Global economic confidence rebounds among accountants

April 12, 2021

Published: Accounting Today

Accountants expressed much higher confidence in the economy during the first quarter of this year compared to last year, especially in North America, according to a new survey.

The survey, by the Association of Chartered Certified Accountants and the Institute of Management Accountants, polled more than 1,000 senior accountants and finance professionals around the world, and found the biggest quarterly jump in confidence in a decade, thanks to increasing supplies of vaccines and continuing fiscal stimulus from many governments. The ACCA and IMA’s Global Economic Conditions Survey saw a nearly 30-point jump in the confidence index globally and more than 40 points for North America in the first quarter of 2021, compared to the fourth quarter of 2020. However, the two “fear” indices in the survey, which measure concern that customers and suppliers could go out of business, offered contrasting messages. Fear that customers would go out of business declined significantly while fear that suppliers would do so rose slightly higher. But both factors remain at relatively high levels, underscoring the high level of uncertainty that remains in the world economy.
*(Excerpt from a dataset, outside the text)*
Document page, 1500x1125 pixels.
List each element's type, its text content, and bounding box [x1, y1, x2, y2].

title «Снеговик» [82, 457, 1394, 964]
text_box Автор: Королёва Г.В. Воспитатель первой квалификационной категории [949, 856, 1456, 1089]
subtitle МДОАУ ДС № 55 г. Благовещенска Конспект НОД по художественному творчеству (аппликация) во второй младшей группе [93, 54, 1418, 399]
The rollout of COVID-19 vaccines in recent months have helped improve economic confidence in many parts of the world. However, the growing number of COVID-19 variants that seem to spread more easily has also led to uncertainty and some European countries have been forced to retreat on their reopening plans. In many parts of the world, access to vaccines remains severely limited. Accountants in Western Europe, Africa and the Middle East did not register as much of an increase in economic confidence as those in North America and Asia.

“This crisis is different as its root cause is health and not economic,” said IMA vice president of research and policy Raef Lawson in a statement Monday. “For now, global COVID-19 infections are high relative to the vaccination rate, so risks remain significant. But the huge government support provided to both households and companies over the last year leaves both well-placed to resume spending once the health crisis is over. There are likely to be permanent changes in the pattern of spending and other long-term economic consequences of the COVID crisis.”

Economic activity indicators for orders, capital spending and employment all increased to some extent in the first quarter of this year, according to the survey, echoing the level of confidence in the fourth quarter of 2019 before the spread of the COVID-19 pandemic.

“Having suffered the biggest recession for several decades in 2020, the global economy is on course for a relatively quick rebound,” said ACCA chief economist Michael Taylor in a statement. “The good news is that vaccination plans with continued policy support are on course to lift the global economy out of the COVID abyss this year.”

The report acknowledged that vaccination rates vary significantly across different countries, and vaccination can replace lockdown measures as a way to control COVID-19, allowing economic conditions to return to normal. But government policy is also crucial. A major fiscal stimulus in the U.S. is likely to have a positive spill-over impact on other economies around the world this year. Particularly in advanced economies, a large pile of savings accumulated during the periods last year when spending was severely limited, and those funds can provide a source of extra demand once economic conditions improve. Based on those criteria, the U.S. and the U.K. seem to have better growth prospects than the Eurozone, while China is likely to continue to experience strong growth. Emerging markets may also benefit from increased global demand, but vaccination rates will probably remain low in many countries through the rest of this year.